AstraZeneca-Oxford vaccine Photograph:( AFP )
AstraZeneca said on Thursday it had found no evidence of an increased risk of pulmonary embolism or deep vein thrombosis - marked by the formation of blood clots - in safety data of more than 10 million records, even when considering subgroups based on age, gender, production batch or country of use.
The World Health Organisation's (WHO) Global Advisory Committee on Vaccine Safety (GACVS) is carefully assessing reports on risks related to the use of the AstraZeneca vaccine against COVID-19, a Sputnik report has said.
A number of European states have suspended vaccination with the AstraZeneca drug as a precaution after reports on severe side-effects, including blood clots, emerged, Sputnik reported.
The European Medicines Agency (EMA), however, said there was currently no indication that the reported negative effects had been caused by the vaccination.
“There is currently no indication that vaccination has caused these conditions, which are not listed as side effects with this vaccine… Although a quality defect is considered unlikely at this stage, the batch quality is being investigated,” according to EMA’s Wednesday statement.
"The GACVS is carefully assessing the current reports on the AstraZeneca vaccine.

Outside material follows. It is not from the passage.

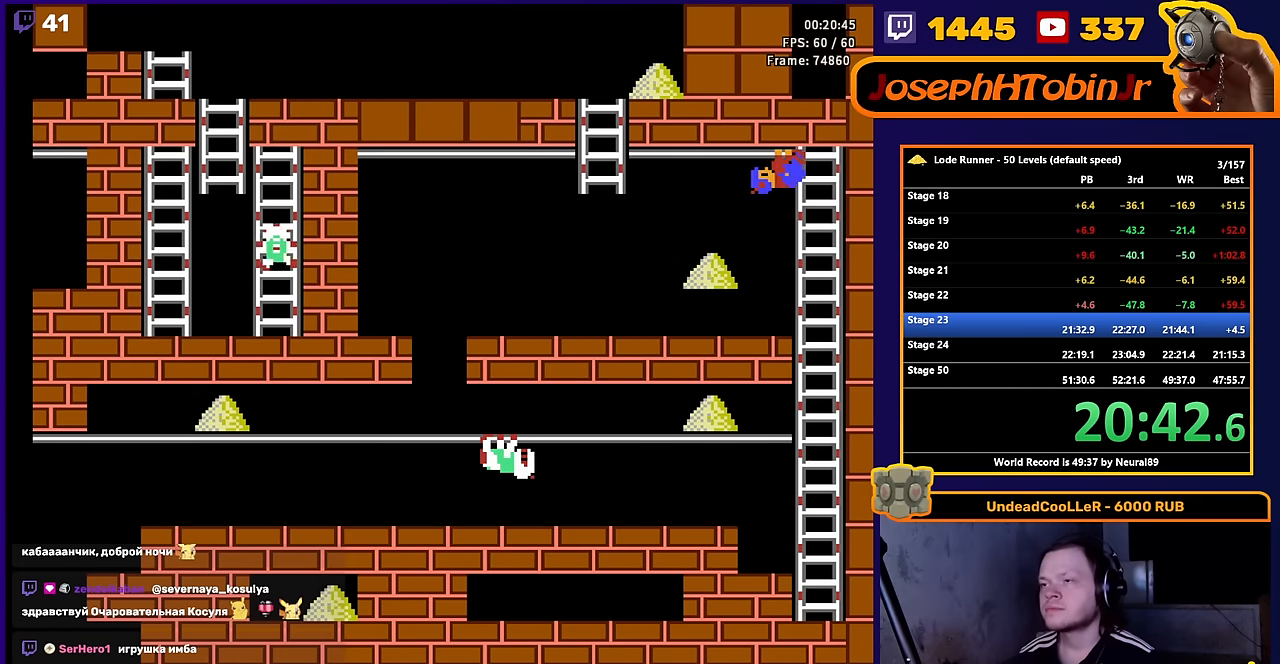
{"buttons": ["DPAD_LEFT"], "events": []}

As soon as WHO gains a full understanding of these events, the findings and any changes to current recommendations will be immediately communicated to the public," the WHO spokesperson said late Thursday as quoted by Sputnik.
"The information available so far indicates that the number of thromboembolic events in vaccinated people is no higher than that seen in the general population. The Committee further noted that the vaccine can continue to be administered while the investigation of cases of thromboembolic events is ongoing," the spokesperson added.
AstraZeneca said it had found no evidence of an increased risk of pulmonary embolism or deep vein thrombosis - marked by the formation of blood clots - in safety data of more than 10 million records, even when considering subgroups based on age, gender, production batch or country of use.
Canada has also said the AstraZeneca vaccine is safe even as Denmark and Norway temporarily suspended its use.
"Health Canada is aware of reports of adverse events in Europe following immunization with the AstraZeneca COVID-19 vaccine, and would like to reassure Canadians that the benefits of the vaccine continue to outweigh its risks," the health department said in a statement.
"At this time, there is no indication that the vaccine caused these events," it said.
Canada received 500,000 AstraZeneca doses made at the Serum Institute of India last week, and expects to get 1.5 million more in by May.
"To date, no adverse events related to the AstraZeneca COVID-19 vaccine... have been reported to Health Canada or the Public Health Agency of Canada," the statement said.
The WHO declared the COVID-19 outbreak a pandemic on March 11, 2020.
More than 118.34 million people have so far been infected with the coronavirus worldwide, with over 2.62 million fatalities, according to Johns Hopkins University.